Phishing emails impersonating Miro or Figma claiming the design and collaboration tool subscription payment has failed, workspace licenses are no longer active, team access is suspended, or design file access is disabled — directing victims to update billing through a credential-harvesting portal. A distinct attack category targeting the design and product collaboration layer used by every product team: Miro is the dominant online whiteboard and visual collaboration platform, and Figma is the dominant UI/UX design tool for product teams worldwide.
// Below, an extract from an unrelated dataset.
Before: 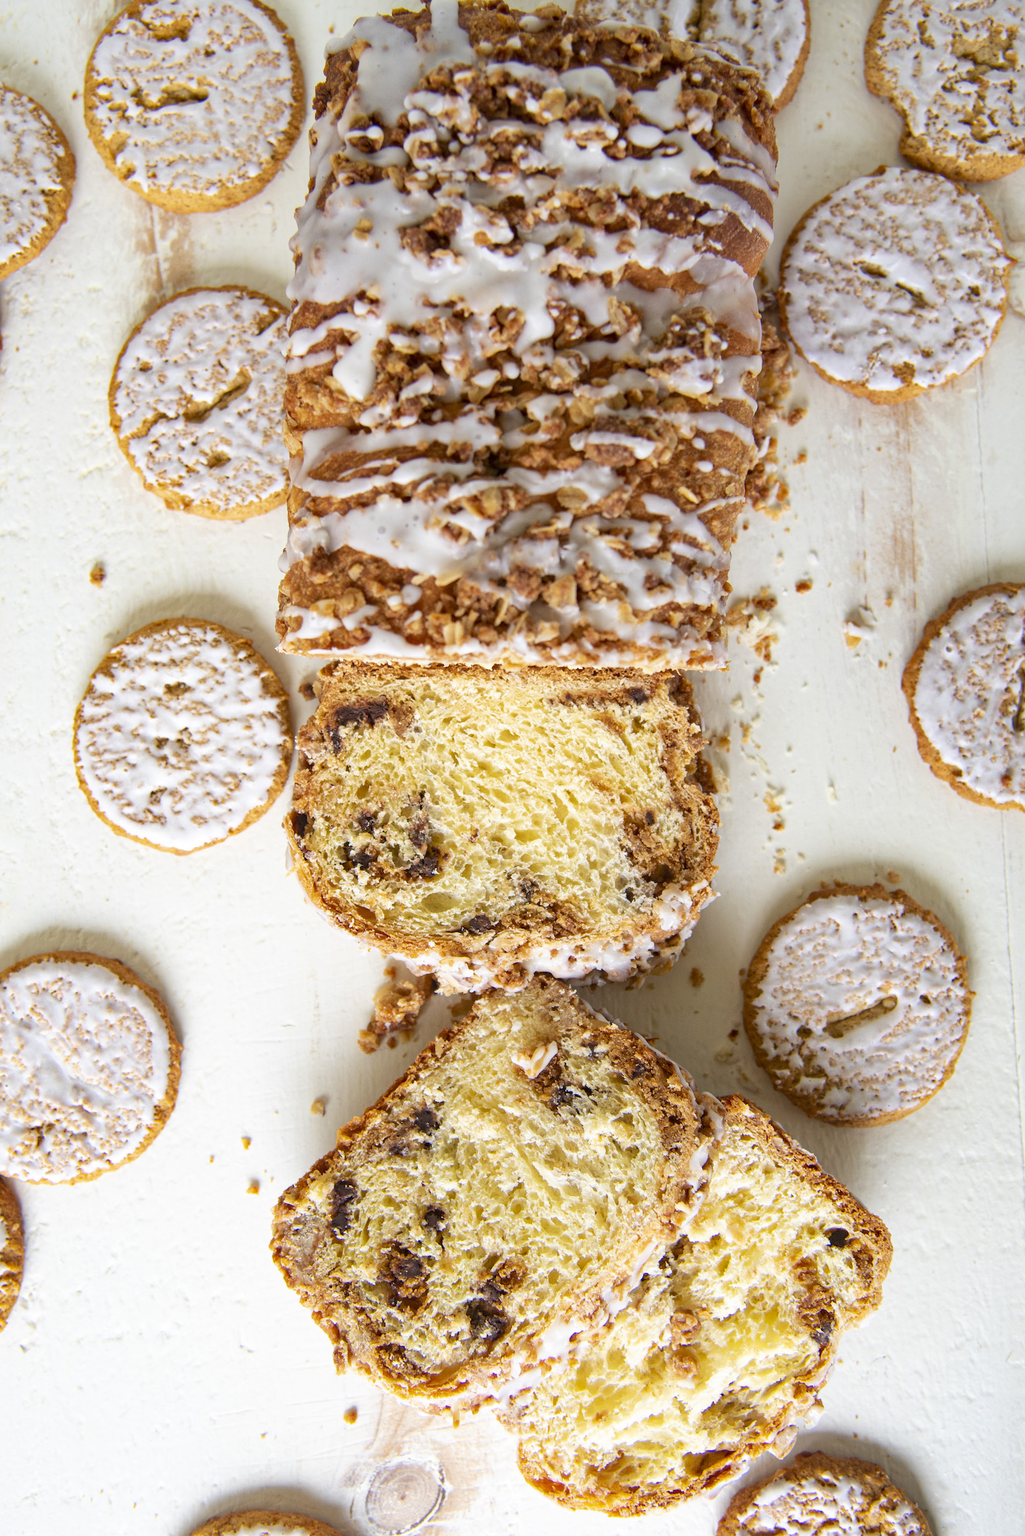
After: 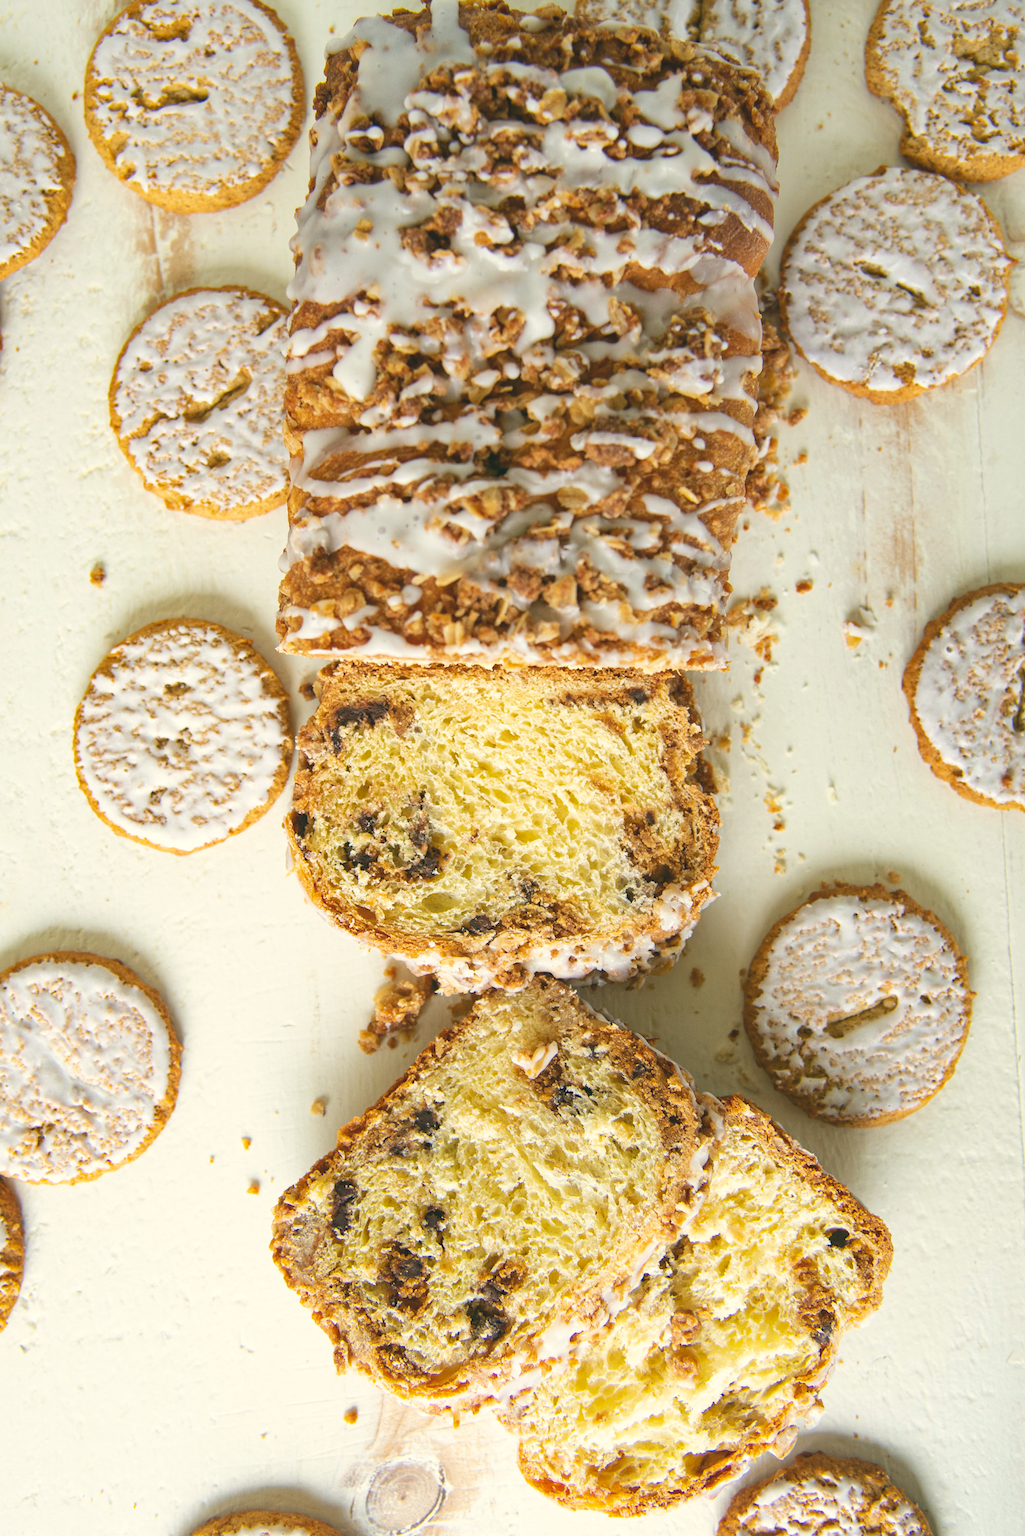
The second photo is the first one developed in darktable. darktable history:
exposure: black level correction -0.015, compensate highlight preservation false
color correction: highlights a* -0.482, highlights b* 9.48, shadows a* -9.48, shadows b* 0.803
Key facts: (1) Miro serves 60+ million users (250,000+ paying organizations at $8-16/user/month) as the collaborative whiteboard platform where product teams run sprint planning, user journey mapping, mind mapping, and design thinking workshops — a 'Miro workspace licenses no longer active' email implies that every active whiteboard and collaborative session is simultaneously inaccessible; (2) Figma serves 4+ million paying users (at $12-45/user/month for Professional/Organization/Enterprise) and is used by product and design teams at virtually every technology company — Figma's 'team access suspended' hook is uniquely credible because Figma genuinely bills per editor seat and regularly sends license management reminders; (3) The design file access hook creates cross-team urgency: Figma design files are shared with engineers (as the component specification source of truth), marketing teams (for brand assets), and product managers (for wireframes and prototypes) — a Figma access suspension affects every team member who references design specs in Jira, GitHub PRs, or documentation; (4) Miro's template library and facilitation tools mean workspace suspension stops in-flight workshops: a 'workspace suspended' email timed to arrive before a planned sprint retrospective or design sprint creates time-sensitive urgency; (5) Figma credentials expose the complete product design architecture: all UI component designs, prototype flows, design system tokens and component libraries, user research assets, and the branching/versioning history of every design file — a Figma credential compromise grants access to unreleased product designs before public announcement. Warning signs: sender not miro.com or figma.com; genuine Miro billing at miro.com/billing; Figma billing at figma.com/settings/billing.